Saint Grégoire de Nysse (vers 335-394)

Apôtre de la prière pour les défunts

Saint Grégoire de Nysse, le plus jeune des trois Pères Cappadociens avec Basile le Grand et Grégoire de Nazianze, se révèle un fin politicien ecclésiastique recherché et influent, un théologien expert, un orateur, un prédicateur et un exégète estimé. Nous le suivons à travers son Traité de l’âme et de la résurrection.

 

Grégoire de Nysse est l’un des jeunes frères de Basile le Grand, évêque de Césarée en Cappadoce, au cœur de la Turquie actuelle. Ils naissent dans une famille de saints. Leurs grands-parents sont morts martyrs sous Dioclétien. Leurs parents, saint Basile l’Ancien et sainte Emmelia, étaient issus de la noblesse sénatoriale en Cappadoce. Ils ont un oncle évêque, et trois autres frères et sœur embrassent la vie ecclésiastique ou ascétique : sainte Macrine la Jeune, Naucratios, mort prématurément, et saint Pierre de Sébaste, leur plus jeune frère.

Grégoire de Nysse avec son frère, Basile le grand, et leur ami commun Grégoire de Nazianze, sont dénommés les « trois grands Cappadociens » en raison de leur importance exceptionnelle pour la théologie et pour l’Église. Tous les trois ont renoncé à une carrière profane brillante pour suivre le Christ de manière radicale en s’adonnant à une vie ascétique et solitaire. Mais tous les trois furent appelés à l’épiscopat en raison de leur haute naissance et de leur formation solide. Leur importance fut remarquable pour consolider la foi de l’Église, et pour confirmer la communion ecclésiale avec Rome.

....................

__Objectif__. Recopiez à l'identique le passage du texte sur Grégoire de Nysse qui commence par « Grégoire de Nysse avec » et se termine par « ecclésiale avec Rome. ».

__Données__.
....................

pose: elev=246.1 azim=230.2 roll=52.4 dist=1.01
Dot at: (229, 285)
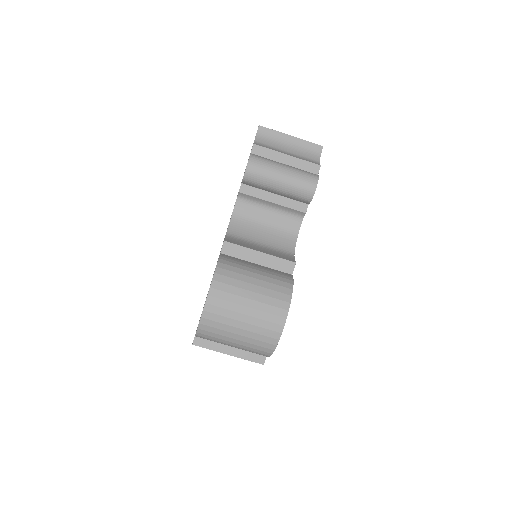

....................

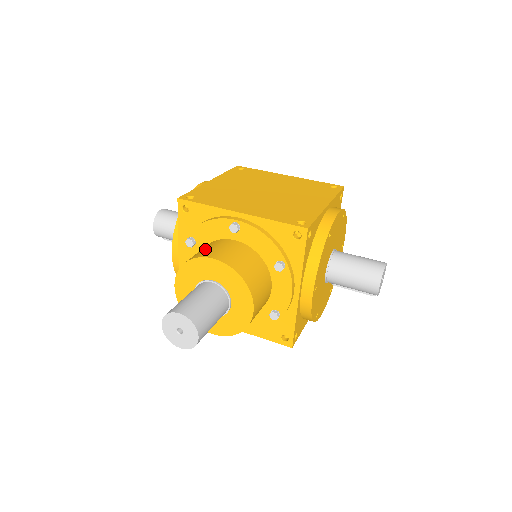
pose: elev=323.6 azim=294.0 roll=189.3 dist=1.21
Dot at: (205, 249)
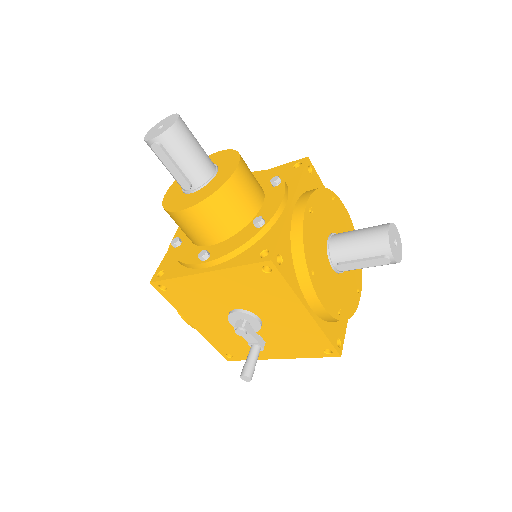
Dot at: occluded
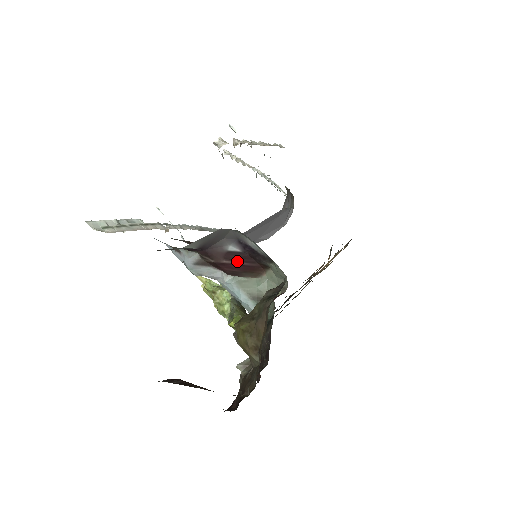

....................

__Réponse__.
Grégoire de Nysse avec son frère, Basile le grand, et leur ami commun Grégoire de Nazianze, sont dénommés les « trois grands Cappadociens » en raison de leur importance exceptionnelle pour la théologie et pour l’Église. Tous les trois ont renoncé à une carrière profane brillante pour suivre le Christ de manière radicale en s’adonnant à une vie ascétique et solitaire. Mais tous les trois furent appelés à l’épiscopat en raison de leur haute naissance et de leur formation solide. Leur importance fut remarquable pour consolider la foi de l’Église, et pour confirmer la communion ecclésiale avec Rome.